The “lying” patient often evokes frustration and resentment in his providers , which may lead clinicians to a punitive prosecutorial type of confrontation which may only lead the patient to go elsewhere with the same behavior rather than changing the behavior. In the literature on factitious disorder, a similar problem led Hollender and Hersh to recommend having the primary care physician confront the patient so the psychiatrist can avoid the prosecutorial role . Similarly, Eisendrath proposed an “inexact interpretation,” where the interpretation is partially correct but incomplete, directed at the underlying dynamics without directly confronting the false symptoms. His premise behind “inexact interpretation” is that factitious behaviors serve an important psychologic function and that a patient can only recover from them if they feel safe. In the same vein, an interpretation that captures the underlying dynamics of the pseudologue without directly confronting the stories is more likely to be successful than a prosecutorial approach .

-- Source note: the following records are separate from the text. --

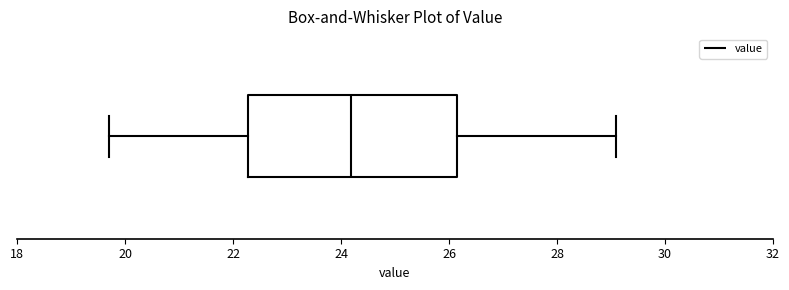

Where does the median line of the box sit on the x-axis? The values are not printed on the chart, so give them approximately, as read against the axis.

24.2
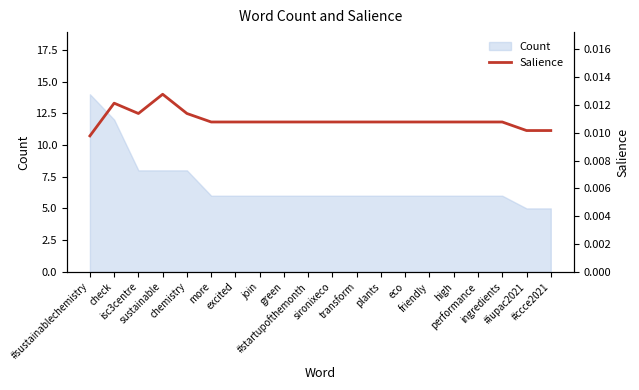

What is the lowest value of the Count series?

5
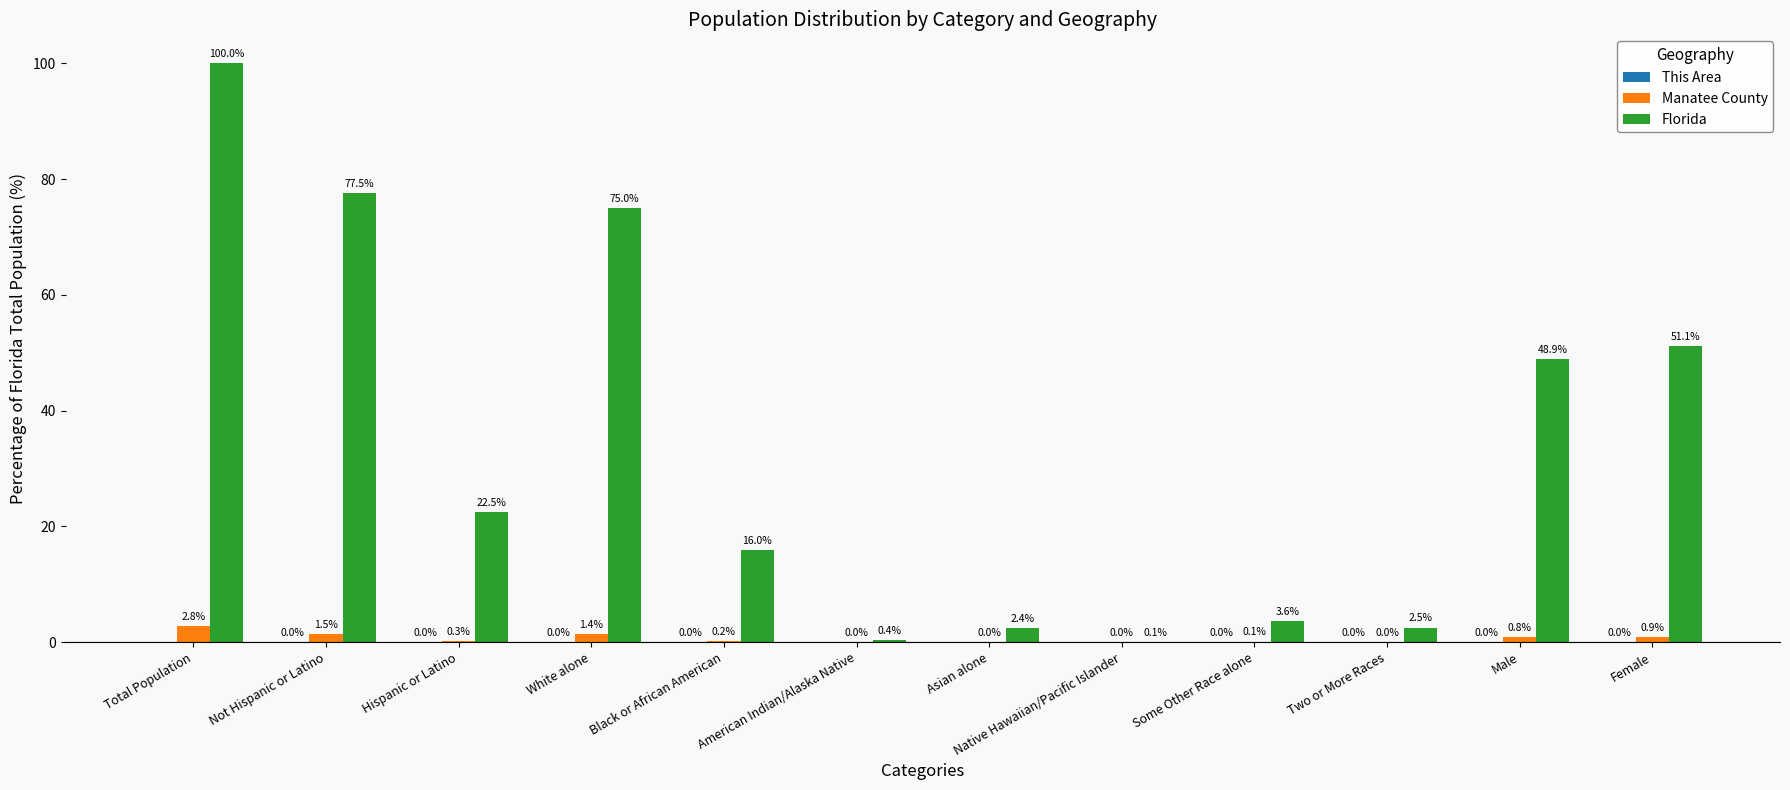

What is the sum of all Florida values?

400.0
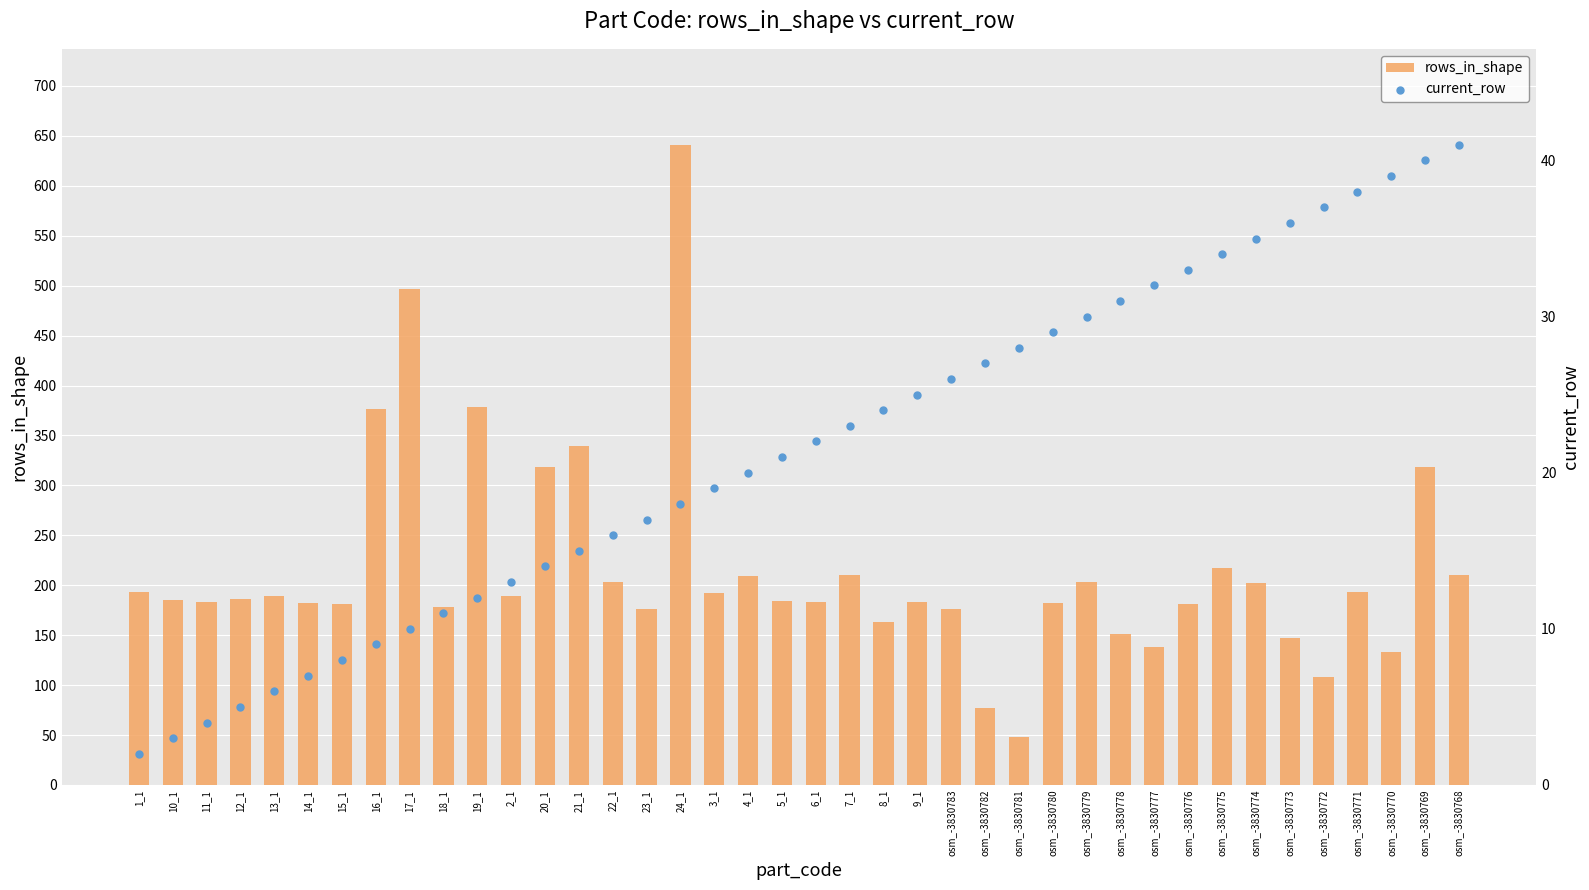

What is the total value across all series at 4_1?

229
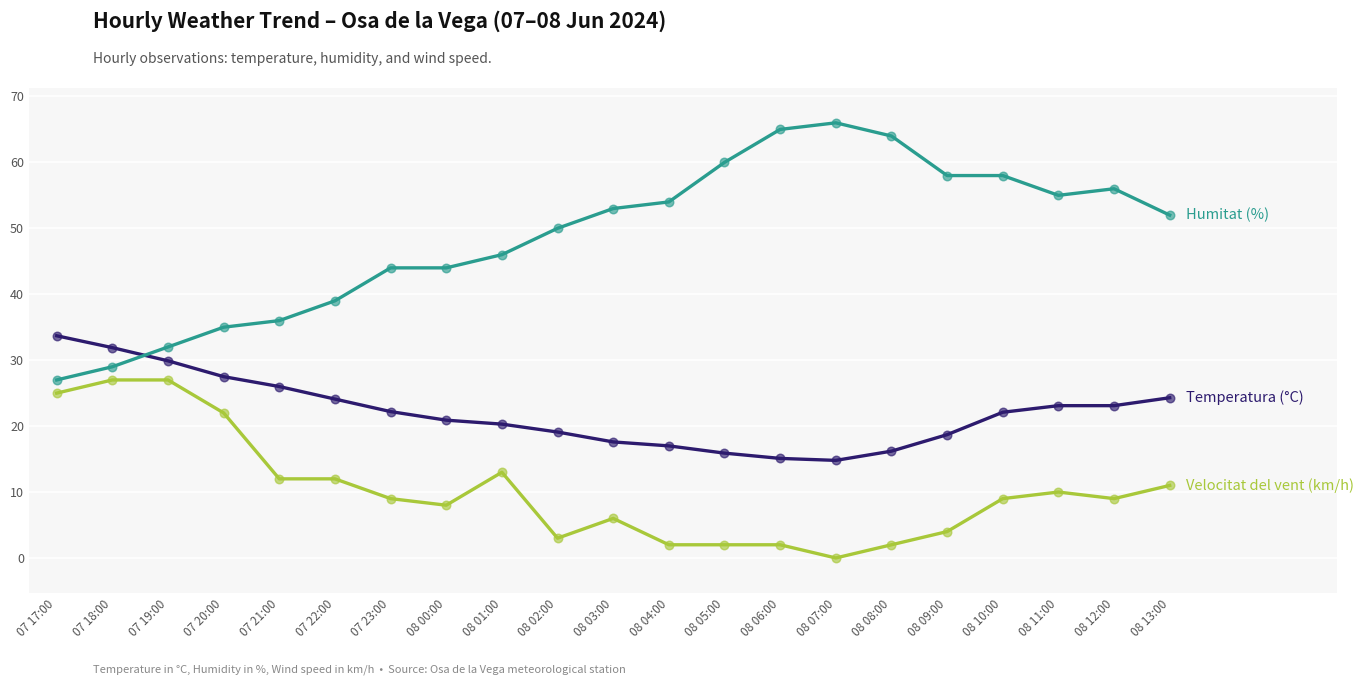

What is the total value across all series at 07 21:00?

74.0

We were confronted with the challenge of determining the patient’s disposition from the emergency room in the face of his elaborate deception. As we have noted, recognition of pseudologia does not preclude underlying psychiatric disorders. Even after acknowledging his previous deceptions, the patient staunchly stood by his suicidality. Perhaps the patient could only seek help for his “true” statement of helplessness, depression, and suicidality by intertwining it with “lies” and self-aggrandizing fantasies. Ultimately, the decision was made to hospitalize the patient on a dual-diagnosis inpatient unit to achieve opioid detoxification and diagnostic clarification and to attempt to engage him in treatment beyond what was possible in the emergency department setting.
Pseudologia fantastica is a rare but dramatic clinical psychiatric presentation. Performing a safety assessment and developing a therapeutic alliance can be challenging with these patients, since deception easily engenders resentment among treatment providers. Labeling a case as pseudologia fantastica may be a punitive expression of that resentment and lead to overlooking underlying psychiatric disorders which must be accurately diagnosed and treated. Reframing a pseudologue from a “liar” to a patient with impaired self-esteem whose primitive defense mechanisms create a fluid ability to move between reality and fantasy (akin to what has been called “pseudo-lying” in children, a murky area between fully conscious lying and daydreaming that is typical for children)  may increase our ability to establish rapport with and treat these challenging patients.
Conflicts of Interest
The authors declare that there are no conflicts of interest regarding the publication of this paper.